With these settings I am able to pass all 3 of my GPUs to guest machines. I am able to restart machines that have unexpected shutdowns because vendor-reset fixes power cycling issues with the older RX cards. The only missing piece is that the primary GPU, the one the system uses to display boot info to, cannot properly detect the dummy HDMI plugs I have installed. I am currently working around that by using this virtual display driver.

vfio.config

options kvm ignore_msrs=1
softdep amdgpu pre: vfio vfio_pci

Since there are no MSRS errors in the logs, I could probably get rid of ignore_msrs, but it's working so I'm leaving it alone.

blacklist

none!

grub

GRUB_CMDLINE_LINUX_DEFAULT="quiet hugepagesz=1GB hugepages=1 iommu=pt pci=noaer nomodeset initcall_blacklist=sysfb_init"

modules

# for fixing GPUs
vendor-reset

# vfio
vfio
vfio_iommu_type1
vfio_pci
vfio_virqfd

GPU start script (stolen from some forum)

#!/bin/bash
echo device_specific > /sys/bus/pci/devices/0000:05:00.0/reset_method
echo device_specific > /sys/bus/pci/devices/0000:06:00.0/reset_method
echo device_specific > /sys/bus/pci/devices/0000:0c:00.0/reset_method

Errors you can ignore

There are a number of errors, warnings, and messages that look like a problem but are just distractions. Even with a system that is fully working (except the primary HDMI plugs) some of these errors are still present.
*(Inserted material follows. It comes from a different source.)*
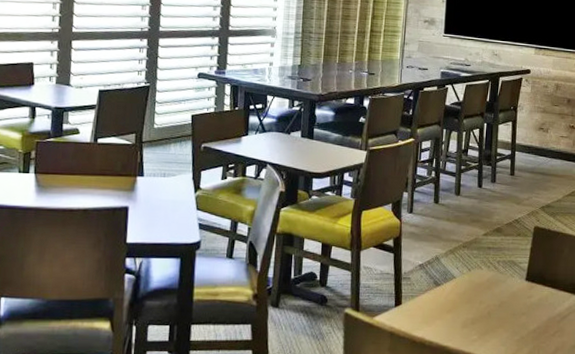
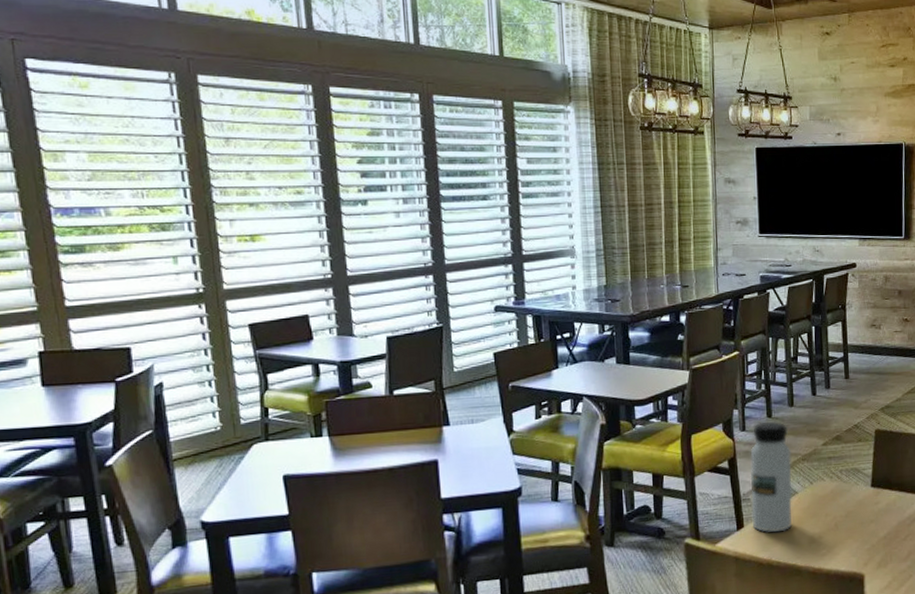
water bottle: none [410,206,453,314] -> present [750,421,793,533]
AMD-Vi: Completion-Wait loop timed outiommu ivhd0: AMD-Vi: Event logged [IOTLB_INV_TIMEOUT device=0000:05:00.0 address=0x10022ebc0]
These errors seems to appear when vendor-reset is trying to reset the primary GPU.

vfio_ecap_init: hiding ecap 0x19@0x270This message happens all the time, even with the fully working video cards. It seems safe to ignore.
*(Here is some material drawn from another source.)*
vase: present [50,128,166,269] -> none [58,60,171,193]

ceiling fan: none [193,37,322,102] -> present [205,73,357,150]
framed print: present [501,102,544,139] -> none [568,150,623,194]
proxmox kernel: [drm:detect_link_and_local_sink [amdgpu]] *ERROR* No EDID read. proxmox kernel: amdgpu 0000:05:00.0: [drm] Cannot find any crtc or sizes
These messages happen when amdgpu DC is running and failing to configure the HDMI ports on the primary GPU.

I have tried working around this error with things like disabling amdgpu's display configuration (amdgpu.dc=0) and hard-coding EDIDs (drm.edid_firmware=edid/1280x1024.bin), but those fixes did not work.

Using nomodeset helps these messages go away, but doesn't make the HDMI plug in the primary GPU usable by the guest.

Errors that mean it's not going to work

vfio-pci 0000:05:00.0: AMD-Vi: Event logged [IO_PAGE_FAULT domain=0x0025 address=0x11f82b200 flags=0x0000] amd_iommu_report_page_fault: 1854 callbacks suppressed
AMD-Vi: IOMMU event log overflow
These errors mean there's something seriously wrong with VFIO trying to access the device and it's not going to work.

Wrapping Up

It was an annoying but rewarding experience. I'm pretty sure I leveled up my VFIO skills. My primary reason for writing this blog is the hope that it will help someone, somewhere, facing similar issues.